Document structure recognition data
↓↓↓

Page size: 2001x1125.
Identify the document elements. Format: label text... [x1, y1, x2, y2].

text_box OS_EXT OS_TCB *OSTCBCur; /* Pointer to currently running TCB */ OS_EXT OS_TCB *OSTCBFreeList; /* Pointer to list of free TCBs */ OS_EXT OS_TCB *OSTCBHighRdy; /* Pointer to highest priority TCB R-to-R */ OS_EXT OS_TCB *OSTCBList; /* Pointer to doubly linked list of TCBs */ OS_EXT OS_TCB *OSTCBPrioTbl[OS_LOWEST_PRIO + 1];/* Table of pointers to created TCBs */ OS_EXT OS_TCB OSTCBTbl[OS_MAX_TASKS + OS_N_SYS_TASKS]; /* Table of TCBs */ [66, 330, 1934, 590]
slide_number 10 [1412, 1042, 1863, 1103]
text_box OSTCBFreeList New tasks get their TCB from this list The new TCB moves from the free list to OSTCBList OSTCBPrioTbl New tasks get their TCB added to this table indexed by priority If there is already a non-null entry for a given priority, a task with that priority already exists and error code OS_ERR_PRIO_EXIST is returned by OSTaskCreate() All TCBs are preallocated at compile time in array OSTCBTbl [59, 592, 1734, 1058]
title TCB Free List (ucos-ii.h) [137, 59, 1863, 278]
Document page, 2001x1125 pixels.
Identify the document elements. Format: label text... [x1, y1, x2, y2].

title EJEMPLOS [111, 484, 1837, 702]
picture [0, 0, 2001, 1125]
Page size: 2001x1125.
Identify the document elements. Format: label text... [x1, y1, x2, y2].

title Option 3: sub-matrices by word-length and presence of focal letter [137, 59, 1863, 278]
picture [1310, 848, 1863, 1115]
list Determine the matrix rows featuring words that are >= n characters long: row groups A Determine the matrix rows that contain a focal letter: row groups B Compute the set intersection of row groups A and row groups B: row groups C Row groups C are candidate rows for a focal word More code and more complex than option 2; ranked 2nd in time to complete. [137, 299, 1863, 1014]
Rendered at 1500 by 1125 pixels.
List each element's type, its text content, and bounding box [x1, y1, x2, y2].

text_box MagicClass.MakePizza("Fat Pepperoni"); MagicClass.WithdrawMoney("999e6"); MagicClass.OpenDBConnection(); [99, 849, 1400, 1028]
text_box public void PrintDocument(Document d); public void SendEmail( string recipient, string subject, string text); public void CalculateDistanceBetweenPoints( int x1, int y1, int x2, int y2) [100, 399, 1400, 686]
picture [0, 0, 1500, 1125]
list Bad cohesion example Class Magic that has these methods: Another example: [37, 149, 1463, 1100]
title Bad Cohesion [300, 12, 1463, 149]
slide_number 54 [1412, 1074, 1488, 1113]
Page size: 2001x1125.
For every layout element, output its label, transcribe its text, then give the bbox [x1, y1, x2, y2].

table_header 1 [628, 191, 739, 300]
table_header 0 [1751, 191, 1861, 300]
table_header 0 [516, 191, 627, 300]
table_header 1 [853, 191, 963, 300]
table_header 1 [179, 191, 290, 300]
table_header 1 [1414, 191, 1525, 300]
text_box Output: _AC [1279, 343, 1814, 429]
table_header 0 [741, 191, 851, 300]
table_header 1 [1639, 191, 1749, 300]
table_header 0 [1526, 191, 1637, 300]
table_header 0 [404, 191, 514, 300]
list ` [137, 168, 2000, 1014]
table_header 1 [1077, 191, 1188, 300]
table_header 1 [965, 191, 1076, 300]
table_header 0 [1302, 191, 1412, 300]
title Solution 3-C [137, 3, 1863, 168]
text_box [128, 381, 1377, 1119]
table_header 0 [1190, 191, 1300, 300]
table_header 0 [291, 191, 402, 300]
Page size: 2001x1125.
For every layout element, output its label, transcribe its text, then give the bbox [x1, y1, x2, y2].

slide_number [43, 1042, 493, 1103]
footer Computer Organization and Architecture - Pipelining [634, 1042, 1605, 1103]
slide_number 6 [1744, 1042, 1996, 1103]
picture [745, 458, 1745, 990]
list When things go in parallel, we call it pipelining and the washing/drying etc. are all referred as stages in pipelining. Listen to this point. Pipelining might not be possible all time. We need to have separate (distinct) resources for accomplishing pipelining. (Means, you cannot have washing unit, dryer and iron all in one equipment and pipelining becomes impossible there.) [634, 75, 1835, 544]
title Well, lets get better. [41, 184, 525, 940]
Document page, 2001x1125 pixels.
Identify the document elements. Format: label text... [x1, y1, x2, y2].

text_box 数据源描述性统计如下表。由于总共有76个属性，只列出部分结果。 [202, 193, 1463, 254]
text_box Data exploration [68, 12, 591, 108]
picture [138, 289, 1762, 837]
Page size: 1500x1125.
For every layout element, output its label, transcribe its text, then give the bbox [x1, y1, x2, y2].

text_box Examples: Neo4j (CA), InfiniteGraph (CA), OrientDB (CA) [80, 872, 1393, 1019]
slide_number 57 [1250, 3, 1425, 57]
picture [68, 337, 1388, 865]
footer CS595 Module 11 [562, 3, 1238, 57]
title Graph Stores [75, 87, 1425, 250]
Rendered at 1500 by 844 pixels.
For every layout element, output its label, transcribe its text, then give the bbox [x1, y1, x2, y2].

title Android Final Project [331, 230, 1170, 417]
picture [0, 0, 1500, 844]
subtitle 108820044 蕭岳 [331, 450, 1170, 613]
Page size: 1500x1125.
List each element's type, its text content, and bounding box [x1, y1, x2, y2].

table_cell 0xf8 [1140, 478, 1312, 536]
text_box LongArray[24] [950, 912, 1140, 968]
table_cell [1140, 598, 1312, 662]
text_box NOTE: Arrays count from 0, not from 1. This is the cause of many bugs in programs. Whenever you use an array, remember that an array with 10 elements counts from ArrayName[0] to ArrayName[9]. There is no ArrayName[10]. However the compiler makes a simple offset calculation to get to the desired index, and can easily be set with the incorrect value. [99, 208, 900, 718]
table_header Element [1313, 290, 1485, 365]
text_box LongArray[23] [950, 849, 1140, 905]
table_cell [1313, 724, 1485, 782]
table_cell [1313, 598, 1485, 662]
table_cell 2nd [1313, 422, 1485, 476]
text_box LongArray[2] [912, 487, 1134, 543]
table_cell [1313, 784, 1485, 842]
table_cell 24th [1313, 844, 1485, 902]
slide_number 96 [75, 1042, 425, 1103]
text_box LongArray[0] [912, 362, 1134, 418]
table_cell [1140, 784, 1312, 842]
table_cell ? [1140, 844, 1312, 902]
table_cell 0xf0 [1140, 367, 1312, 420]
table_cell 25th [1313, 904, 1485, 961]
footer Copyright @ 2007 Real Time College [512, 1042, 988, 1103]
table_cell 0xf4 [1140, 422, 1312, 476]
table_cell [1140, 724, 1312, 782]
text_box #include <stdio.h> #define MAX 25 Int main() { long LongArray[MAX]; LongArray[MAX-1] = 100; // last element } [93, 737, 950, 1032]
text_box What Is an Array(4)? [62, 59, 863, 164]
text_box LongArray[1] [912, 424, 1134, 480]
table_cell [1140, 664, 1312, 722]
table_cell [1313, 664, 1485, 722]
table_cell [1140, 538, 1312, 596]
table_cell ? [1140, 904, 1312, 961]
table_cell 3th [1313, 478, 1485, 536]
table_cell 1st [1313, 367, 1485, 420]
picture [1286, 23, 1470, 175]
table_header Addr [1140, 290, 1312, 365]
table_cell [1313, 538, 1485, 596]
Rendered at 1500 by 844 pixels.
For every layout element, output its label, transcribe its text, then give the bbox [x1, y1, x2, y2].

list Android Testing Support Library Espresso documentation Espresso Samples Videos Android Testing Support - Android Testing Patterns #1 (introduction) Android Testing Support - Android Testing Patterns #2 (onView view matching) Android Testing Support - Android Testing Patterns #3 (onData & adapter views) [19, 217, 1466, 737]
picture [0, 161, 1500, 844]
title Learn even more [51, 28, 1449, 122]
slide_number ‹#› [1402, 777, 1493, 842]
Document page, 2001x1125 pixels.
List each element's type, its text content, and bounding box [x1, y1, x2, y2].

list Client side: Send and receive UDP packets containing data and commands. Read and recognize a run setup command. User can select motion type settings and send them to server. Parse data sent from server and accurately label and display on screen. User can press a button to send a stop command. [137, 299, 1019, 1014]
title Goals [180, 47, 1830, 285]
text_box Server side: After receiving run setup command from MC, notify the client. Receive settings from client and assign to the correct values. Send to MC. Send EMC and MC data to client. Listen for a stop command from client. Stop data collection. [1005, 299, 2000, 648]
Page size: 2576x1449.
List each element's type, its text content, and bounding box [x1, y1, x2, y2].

↑↑↑

Exercise instructions: Please reproduce, exactly as written, the lines of the records from the first line through the one containing "Rendered at 1500 by 1125 pixels.".

Written reply:
Page size: 2001x1125.
Identify the document elements. Format: label text... [x1, y1, x2, y2].

text_box OS_EXT OS_TCB *OSTCBCur; /* Pointer to currently running TCB */ OS_EXT OS_TCB *OSTCBFreeList; /* Pointer to list of free TCBs */ OS_EXT OS_TCB *OSTCBHighRdy; /* Pointer to highest priority TCB R-to-R */ OS_EXT OS_TCB *OSTCBList; /* Pointer to doubly linked list of TCBs */ OS_EXT OS_TCB *OSTCBPrioTbl[OS_LOWEST_PRIO + 1];/* Table of pointers to created TCBs */ OS_EXT OS_TCB OSTCBTbl[OS_MAX_TASKS + OS_N_SYS_TASKS]; /* Table of TCBs */ [66, 330, 1934, 590]
slide_number 10 [1412, 1042, 1863, 1103]
text_box OSTCBFreeList New tasks get their TCB from this list The new TCB moves from the free list to OSTCBList OSTCBPrioTbl New tasks get their TCB added to this table indexed by priority If there is already a non-null entry for a given priority, a task with that priority already exists and error code OS_ERR_PRIO_EXIST is returned by OSTaskCreate() All TCBs are preallocated at compile time in array OSTCBTbl [59, 592, 1734, 1058]
title TCB Free List (ucos-ii.h) [137, 59, 1863, 278]
Document page, 2001x1125 pixels.
Identify the document elements. Format: label text... [x1, y1, x2, y2].

title EJEMPLOS [111, 484, 1837, 702]
picture [0, 0, 2001, 1125]
Page size: 2001x1125.
Identify the document elements. Format: label text... [x1, y1, x2, y2].

title Option 3: sub-matrices by word-length and presence of focal letter [137, 59, 1863, 278]
picture [1310, 848, 1863, 1115]
list Determine the matrix rows featuring words that are >= n characters long: row groups A Determine the matrix rows that contain a focal letter: row groups B Compute the set intersection of row groups A and row groups B: row groups C Row groups C are candidate rows for a focal word More code and more complex than option 2; ranked 2nd in time to complete. [137, 299, 1863, 1014]
Rendered at 1500 by 1125 pixels.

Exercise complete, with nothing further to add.